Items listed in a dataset
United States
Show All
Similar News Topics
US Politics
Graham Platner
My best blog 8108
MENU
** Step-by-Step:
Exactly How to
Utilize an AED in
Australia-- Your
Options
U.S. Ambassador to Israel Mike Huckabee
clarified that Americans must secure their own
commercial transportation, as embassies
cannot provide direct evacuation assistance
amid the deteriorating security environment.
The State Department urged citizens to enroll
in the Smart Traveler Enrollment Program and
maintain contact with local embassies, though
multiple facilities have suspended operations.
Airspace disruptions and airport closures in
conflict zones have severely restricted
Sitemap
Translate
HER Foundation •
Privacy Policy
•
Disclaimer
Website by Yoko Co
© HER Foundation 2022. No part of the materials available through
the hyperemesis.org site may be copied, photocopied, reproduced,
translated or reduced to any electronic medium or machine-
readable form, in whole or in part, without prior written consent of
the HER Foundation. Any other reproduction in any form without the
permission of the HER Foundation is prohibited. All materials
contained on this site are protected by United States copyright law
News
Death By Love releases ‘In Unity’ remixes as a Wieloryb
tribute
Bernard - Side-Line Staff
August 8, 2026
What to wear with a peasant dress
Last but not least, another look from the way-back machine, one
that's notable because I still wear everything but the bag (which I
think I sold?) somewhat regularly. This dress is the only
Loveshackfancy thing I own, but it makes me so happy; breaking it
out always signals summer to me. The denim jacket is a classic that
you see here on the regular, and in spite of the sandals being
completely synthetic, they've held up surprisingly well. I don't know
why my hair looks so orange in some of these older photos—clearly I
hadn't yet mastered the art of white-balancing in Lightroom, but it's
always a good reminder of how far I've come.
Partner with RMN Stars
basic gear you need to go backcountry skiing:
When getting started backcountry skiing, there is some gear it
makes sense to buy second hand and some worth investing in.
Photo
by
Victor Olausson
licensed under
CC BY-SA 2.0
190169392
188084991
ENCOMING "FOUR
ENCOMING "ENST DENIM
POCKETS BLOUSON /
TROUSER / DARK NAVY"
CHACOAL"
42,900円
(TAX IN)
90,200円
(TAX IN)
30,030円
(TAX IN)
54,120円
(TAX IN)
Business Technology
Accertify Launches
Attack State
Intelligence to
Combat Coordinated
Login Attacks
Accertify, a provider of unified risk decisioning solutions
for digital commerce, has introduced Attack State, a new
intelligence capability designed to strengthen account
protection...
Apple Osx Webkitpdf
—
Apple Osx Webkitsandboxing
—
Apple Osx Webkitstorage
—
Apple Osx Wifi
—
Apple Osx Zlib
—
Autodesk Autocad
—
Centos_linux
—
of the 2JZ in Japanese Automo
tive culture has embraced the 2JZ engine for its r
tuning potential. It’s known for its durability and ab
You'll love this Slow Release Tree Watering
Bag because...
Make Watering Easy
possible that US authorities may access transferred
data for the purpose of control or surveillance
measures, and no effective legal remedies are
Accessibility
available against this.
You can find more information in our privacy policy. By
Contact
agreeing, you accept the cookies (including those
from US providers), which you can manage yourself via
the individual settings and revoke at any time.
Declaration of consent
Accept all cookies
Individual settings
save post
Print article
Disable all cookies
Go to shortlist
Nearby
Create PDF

» **WHAT THE TASK REQUIRES**: Copy every line of the items above, word for word and in the same order.

» **PROBLEM SOLUTION**:
United States
Show All
Similar News Topics
US Politics
Graham Platner
My best blog 8108
MENU
** Step-by-Step:
Exactly How to
Utilize an AED in
Australia-- Your
Options
U.S. Ambassador to Israel Mike Huckabee
clarified that Americans must secure their own
commercial transportation, as embassies
cannot provide direct evacuation assistance
amid the deteriorating security environment.
The State Department urged citizens to enroll
in the Smart Traveler Enrollment Program and
maintain contact with local embassies, though
multiple facilities have suspended operations.
Airspace disruptions and airport closures in
conflict zones have severely restricted
Sitemap
Translate
HER Foundation •
Privacy Policy
•
Disclaimer
Website by Yoko Co
© HER Foundation 2022. No part of the materials available through
the hyperemesis.org site may be copied, photocopied, reproduced,
translated or reduced to any electronic medium or machine-
readable form, in whole or in part, without prior written consent of
the HER Foundation. Any other reproduction in any form without the
permission of the HER Foundation is prohibited. All materials
contained on this site are protected by United States copyright law
News
Death By Love releases ‘In Unity’ remixes as a Wieloryb
tribute
Bernard - Side-Line Staff
August 8, 2026
What to wear with a peasant dress
Last but not least, another look from the way-back machine, one
that's notable because I still wear everything but the bag (which I
think I sold?) somewhat regularly. This dress is the only
Loveshackfancy thing I own, but it makes me so happy; breaking it
out always signals summer to me. The denim jacket is a classic that
you see here on the regular, and in spite of the sandals being
completely synthetic, they've held up surprisingly well. I don't know
why my hair looks so orange in some of these older photos—clearly I
hadn't yet mastered the art of white-balancing in Lightroom, but it's
always a good reminder of how far I've come.
Partner with RMN Stars
basic gear you need to go backcountry skiing:
When getting started backcountry skiing, there is some gear it
makes sense to buy second hand and some worth investing in.
Photo
by
Victor Olausson
licensed under
CC BY-SA 2.0
190169392
188084991
ENCOMING "FOUR
ENCOMING "ENST DENIM
POCKETS BLOUSON /
TROUSER / DARK NAVY"
CHACOAL"
42,900円
(TAX IN)
90,200円
(TAX IN)
30,030円
(TAX IN)
54,120円
(TAX IN)
Business Technology
Accertify Launches
Attack State
Intelligence to
Combat Coordinated
Login Attacks
Accertify, a provider of unified risk decisioning solutions
for digital commerce, has introduced Attack State, a new
intelligence capability designed to strengthen account
protection...
Apple Osx Webkitpdf
—
Apple Osx Webkitsandboxing
—
Apple Osx Webkitstorage
—
Apple Osx Wifi
—
Apple Osx Zlib
—
Autodesk Autocad
—
Centos_linux
—
of the 2JZ in Japanese Automo
tive culture has embraced the 2JZ engine for its r
tuning potential. It’s known for its durability and ab
You'll love this Slow Release Tree Watering
Bag because...
Make Watering Easy
possible that US authorities may access transferred
data for the purpose of control or surveillance
measures, and no effective legal remedies are
Accessibility
available against this.
You can find more information in our privacy policy. By
Contact
agreeing, you accept the cookies (including those
from US providers), which you can manage yourself via
the individual settings and revoke at any time.
Declaration of consent
Accept all cookies
Individual settings
save post
Print article
Disable all cookies
Go to shortlist
Nearby
Create PDF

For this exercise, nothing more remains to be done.